Source texts of formatted documents
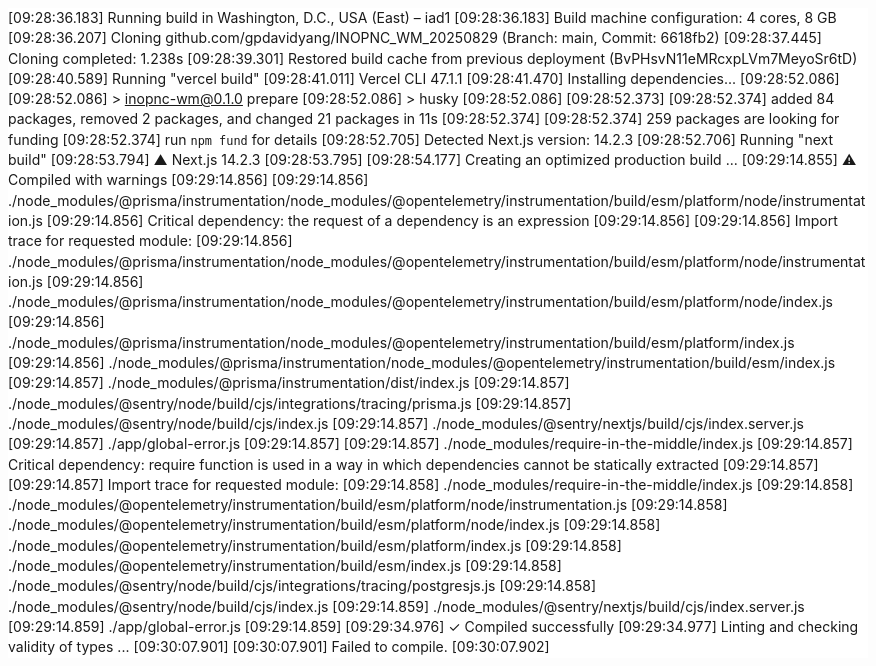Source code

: [09:28:36.183] Running build in Washington, D.C., USA (East) – iad1
[09:28:36.183] Build machine configuration: 4 cores, 8 GB
[09:28:36.207] Cloning github.com/gpdavidyang/INOPNC_WM_20250829 (Branch: main, Commit: 6618fb2)
[09:28:37.445] Cloning completed: 1.238s
[09:28:39.301] Restored build cache from previous deployment (BvPHsvN11eMRcxpLVm7MeyoSr6tD)
[09:28:40.589] Running "vercel build"
[09:28:41.011] Vercel CLI 47.1.1
[09:28:41.470] Installing dependencies...
[09:28:52.086] 
[09:28:52.086] > inopnc-wm@0.1.0 prepare
[09:28:52.086] > husky
[09:28:52.086] 
[09:28:52.373] 
[09:28:52.374] added 84 packages, removed 2 packages, and changed 21 packages in 11s
[09:28:52.374] 
[09:28:52.374] 259 packages are looking for funding
[09:28:52.374]   run `npm fund` for details
[09:28:52.705] Detected Next.js version: 14.2.3
[09:28:52.706] Running "next build"
[09:28:53.794]   ▲ Next.js 14.2.3
[09:28:53.795] 
[09:28:54.177]    Creating an optimized production build ...
[09:29:14.855]  ⚠ Compiled with warnings
[09:29:14.856] 
[09:29:14.856] ./node_modules/@prisma/instrumentation/node_modules/@opentelemetry/instrumentation/build/esm/platform/node/instrumentation.js
[09:29:14.856] Critical dependency: the request of a dependency is an expression
[09:29:14.856] 
[09:29:14.856] Import trace for requested module:
[09:29:14.856] ./node_modules/@prisma/instrumentation/node_modules/@opentelemetry/instrumentation/build/esm/platform/node/instrumentation.js
[09:29:14.856] ./node_modules/@prisma/instrumentation/node_modules/@opentelemetry/instrumentation/build/esm/platform/node/index.js
[09:29:14.856] ./node_modules/@prisma/instrumentation/node_modules/@opentelemetry/instrumentation/build/esm/platform/index.js
[09:29:14.856] ./node_modules/@prisma/instrumentation/node_modules/@opentelemetry/instrumentation/build/esm/index.js
[09:29:14.857] ./node_modules/@prisma/instrumentation/dist/index.js
[09:29:14.857] ./node_modules/@sentry/node/build/cjs/integrations/tracing/prisma.js
[09:29:14.857] ./node_modules/@sentry/node/build/cjs/index.js
[09:29:14.857] ./node_modules/@sentry/nextjs/build/cjs/index.server.js
[09:29:14.857] ./app/global-error.js
[09:29:14.857] 
[09:29:14.857] ./node_modules/require-in-the-middle/index.js
[09:29:14.857] Critical dependency: require function is used in a way in which dependencies cannot be statically extracted
[09:29:14.857] 
[09:29:14.857] Import trace for requested module:
[09:29:14.858] ./node_modules/require-in-the-middle/index.js
[09:29:14.858] ./node_modules/@opentelemetry/instrumentation/build/esm/platform/node/instrumentation.js
[09:29:14.858] ./node_modules/@opentelemetry/instrumentation/build/esm/platform/node/index.js
[09:29:14.858] ./node_modules/@opentelemetry/instrumentation/build/esm/platform/index.js
[09:29:14.858] ./node_modules/@opentelemetry/instrumentation/build/esm/index.js
[09:29:14.858] ./node_modules/@sentry/node/build/cjs/integrations/tracing/postgresjs.js
[09:29:14.858] ./node_modules/@sentry/node/build/cjs/index.js
[09:29:14.859] ./node_modules/@sentry/nextjs/build/cjs/index.server.js
[09:29:14.859] ./app/global-error.js
[09:29:14.859] 
[09:29:34.976]  ✓ Compiled successfully
[09:29:34.977]    Linting and checking validity of types ...
[09:30:07.901] 
[09:30:07.901] Failed to compile.
[09:30:07.902]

• [Assigned task]: Only the pictures are to be left out; write out all the other data exactly.

• [Output of the exercise]:
Source code

: [09:28:36.183] Running build in Washington, D.C., USA (East) – iad1
[09:28:36.183] Build machine configuration: 4 cores, 8 GB
[09:28:36.207] Cloning github.com/gpdavidyang/INOPNC_WM_20250829 (Branch: main, Commit: 6618fb2)
[09:28:37.445] Cloning completed: 1.238s
[09:28:39.301] Restored build cache from previous deployment (BvPHsvN11eMRcxpLVm7MeyoSr6tD)
[09:28:40.589] Running "vercel build"
[09:28:41.011] Vercel CLI 47.1.1
[09:28:41.470] Installing dependencies...
[09:28:52.086] 
[09:28:52.086] > inopnc-wm@0.1.0 prepare
[09:28:52.086] > husky
[09:28:52.086] 
[09:28:52.373] 
[09:28:52.374] added 84 packages, removed 2 packages, and changed 21 packages in 11s
[09:28:52.374] 
[09:28:52.374] 259 packages are looking for funding
[09:28:52.374]   run `npm fund` for details
[09:28:52.705] Detected Next.js version: 14.2.3
[09:28:52.706] Running "next build"
[09:28:53.794]   ▲ Next.js 14.2.3
[09:28:53.795] 
[09:28:54.177]    Creating an optimized production build ...
[09:29:14.855]  ⚠ Compiled with warnings
[09:29:14.856] 
[09:29:14.856] ./node_modules/@prisma/instrumentation/node_modules/@opentelemetry/instrumentation/build/esm/platform/node/instrumentation.js
[09:29:14.856] Critical dependency: the request of a dependency is an expression
[09:29:14.856] 
[09:29:14.856] Import trace for requested module:
[09:29:14.856] ./node_modules/@prisma/instrumentation/node_modules/@opentelemetry/instrumentation/build/esm/platform/node/instrumentation.js
[09:29:14.856] ./node_modules/@prisma/instrumentation/node_modules/@opentelemetry/instrumentation/build/esm/platform/node/index.js
[09:29:14.856] ./node_modules/@prisma/instrumentation/node_modules/@opentelemetry/instrumentation/build/esm/platform/index.js
[09:29:14.856] ./node_modules/@prisma/instrumentation/node_modules/@opentelemetry/instrumentation/build/esm/index.js
[09:29:14.857] ./node_modules/@prisma/instrumentation/dist/index.js
[09:29:14.857] ./node_modules/@sentry/node/build/cjs/integrations/tracing/prisma.js
[09:29:14.857] ./node_modules/@sentry/node/build/cjs/index.js
[09:29:14.857] ./node_modules/@sentry/nextjs/build/cjs/index.server.js
[09:29:14.857] ./app/global-error.js
[09:29:14.857] 
[09:29:14.857] ./node_modules/require-in-the-middle/index.js
[09:29:14.857] Critical dependency: require function is used in a way in which dependencies cannot be statically extracted
[09:29:14.857] 
[09:29:14.857] Import trace for requested module:
[09:29:14.858] ./node_modules/require-in-the-middle/index.js
[09:29:14.858] ./node_modules/@opentelemetry/instrumentation/build/esm/platform/node/instrumentation.js
[09:29:14.858] ./node_modules/@opentelemetry/instrumentation/build/esm/platform/node/index.js
[09:29:14.858] ./node_modules/@opentelemetry/instrumentation/build/esm/platform/index.js
[09:29:14.858] ./node_modules/@opentelemetry/instrumentation/build/esm/index.js
[09:29:14.858] ./node_modules/@sentry/node/build/cjs/integrations/tracing/postgresjs.js
[09:29:14.858] ./node_modules/@sentry/node/build/cjs/index.js
[09:29:14.859] ./node_modules/@sentry/nextjs/build/cjs/index.server.js
[09:29:14.859] ./app/global-error.js
[09:29:14.859] 
[09:29:34.976]  ✓ Compiled successfully
[09:29:34.977]    Linting and checking validity of types ...
[09:30:07.901] 
[09:30:07.901] Failed to compile.
[09:30:07.902]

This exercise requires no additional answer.